Berdasarkan analisis hambatan yuridis dan politis, serta kegagalan empiris, berikut adalah rekomendasi strategis untuk meningkatkan relevansi dan efektivitas PBB dalam menangani krisis global saat ini:
- Strategi Jangka Panjang (Struktural)
Meskipun secara yuridis hampir mustahil karena klausul pengunci di Pasal 108 dan 109 , upaya politis harus terus didorong untuk mereformasi kriteria keanggotaan permanen. Kriteria baru harus mencerminkan kontribusi geopolitik, ekonomi, dan populasi yang relevan di abad ke-21.
- Mendukung upaya perluasan keanggotaan permanen, sejalan dengan tuntutan Ezulwini Consensus dari Uni Afrika untuk setidaknya dua kursi permanen dengan hak veto , serta tuntutan G-4 (Jerman, Jepang, India, Brasil). Tujuan dari reformasi ini adalah mendistribusikan kekuasaan veto secara lebih adil, meskipun hal ini harus diimbangi dengan kajian mendalam mengenai risiko peningkatan kelumpuhan.
- Strategi Jangka Menengah (Prosedural)
Karena perubahan Piagam PBB membutuhkan amandemen yang sulit, fokus harus dialihkan pada mitigasi penyalahgunaan veto melalui norma dan mekanisme prosedural.
- Mendorong adopsi mekanisme Voluntary Restraint(Pembatasan Sukarela) atau Kode Etik Veto. P5 harus didorong untuk menyepakati pembatasan penggunaan veto dalam kasus mass atrocity crimes atau situasi yang melibatkan kekejaman massal, terutama ketika resolusi bertujuan untuk menghentikan kekerasan atau memberikan akses kemanusiaan.
- Strategi Peningkatan Kredibilitas
Kredibilitas PBB dapat ditingkatkan dengan memanfaatkan organ-organ di mana mekanisme veto tidak berlaku.

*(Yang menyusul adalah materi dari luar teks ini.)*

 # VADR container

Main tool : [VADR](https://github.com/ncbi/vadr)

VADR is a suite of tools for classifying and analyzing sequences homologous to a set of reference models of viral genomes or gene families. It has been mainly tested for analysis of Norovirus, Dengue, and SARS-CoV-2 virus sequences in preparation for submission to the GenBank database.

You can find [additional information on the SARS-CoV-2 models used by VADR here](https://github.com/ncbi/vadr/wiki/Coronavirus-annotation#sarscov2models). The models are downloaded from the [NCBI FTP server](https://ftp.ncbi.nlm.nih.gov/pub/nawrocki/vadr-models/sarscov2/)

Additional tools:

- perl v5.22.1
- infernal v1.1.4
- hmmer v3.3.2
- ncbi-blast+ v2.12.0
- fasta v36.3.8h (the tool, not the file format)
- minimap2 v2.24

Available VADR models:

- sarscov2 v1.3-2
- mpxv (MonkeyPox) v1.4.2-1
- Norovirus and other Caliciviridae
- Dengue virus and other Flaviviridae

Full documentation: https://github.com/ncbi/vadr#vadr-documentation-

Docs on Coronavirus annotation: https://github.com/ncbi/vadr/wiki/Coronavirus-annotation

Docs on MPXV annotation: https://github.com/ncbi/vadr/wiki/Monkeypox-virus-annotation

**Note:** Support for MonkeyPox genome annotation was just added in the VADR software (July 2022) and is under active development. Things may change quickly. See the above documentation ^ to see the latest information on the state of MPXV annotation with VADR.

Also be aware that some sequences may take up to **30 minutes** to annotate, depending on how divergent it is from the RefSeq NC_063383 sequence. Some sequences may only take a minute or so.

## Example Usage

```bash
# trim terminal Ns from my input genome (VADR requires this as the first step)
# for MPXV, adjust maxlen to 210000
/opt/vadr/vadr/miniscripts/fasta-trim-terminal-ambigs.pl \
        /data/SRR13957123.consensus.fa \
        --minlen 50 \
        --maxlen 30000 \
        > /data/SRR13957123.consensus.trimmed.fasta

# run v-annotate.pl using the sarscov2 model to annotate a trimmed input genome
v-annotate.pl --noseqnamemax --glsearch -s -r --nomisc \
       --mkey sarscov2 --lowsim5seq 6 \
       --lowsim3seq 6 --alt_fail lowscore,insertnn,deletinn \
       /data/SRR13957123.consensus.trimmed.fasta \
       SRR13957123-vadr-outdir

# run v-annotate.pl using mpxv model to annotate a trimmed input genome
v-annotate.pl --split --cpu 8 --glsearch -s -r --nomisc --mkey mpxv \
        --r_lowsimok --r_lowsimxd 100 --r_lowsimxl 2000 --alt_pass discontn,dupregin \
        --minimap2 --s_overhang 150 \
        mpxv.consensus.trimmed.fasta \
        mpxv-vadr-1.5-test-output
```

- Revitalisasi Majelis Umum dan ECOSOC sebagai forum utama untuk menangani isu-isu non-militer yang krusial, seperti pembangunan berkelanjutan, kemiskinan, dan respons pandemi. Pemanfaatan kekuatan normatif Majelis Umum dapat memberikan legitimasi politik bagi tindakan yang diblokir di DK PBB.
- Optimalisasi Organ Regional
- Memperjelas ketentuan internasional mengenai peran Organisasi Regional dalam pemeliharaan perdamaian, terutama dalam hal skala operasi dan mekanisme pertanggungjawaban. Meskipun Organisasi Regional memiliki mandat untuk penyelesaian sengketa secara damai di wilayahnya di bawah Bab VIII, koordinasi dan mekanisme otorisasi tindakan kekerasan harus diperjelas untuk menghindari tindakan sepihak yang melanggar Piagam PBB.
Secara keseluruhan, reformasi PBB dan DK PBB adalah keharusan mutlak jika organisasi tersebut ingin mempertahankan relevansi dalam menghadapi kompleksitas krisis abad ke-21. Reformasi ini tidak hanya memerlukan penyesuaian Piagam, tetapi juga pengorbanan kemauan politik dari kekuatan hegemonik untuk mengutamakan kepentingan kolektif di atas ambisi nasional.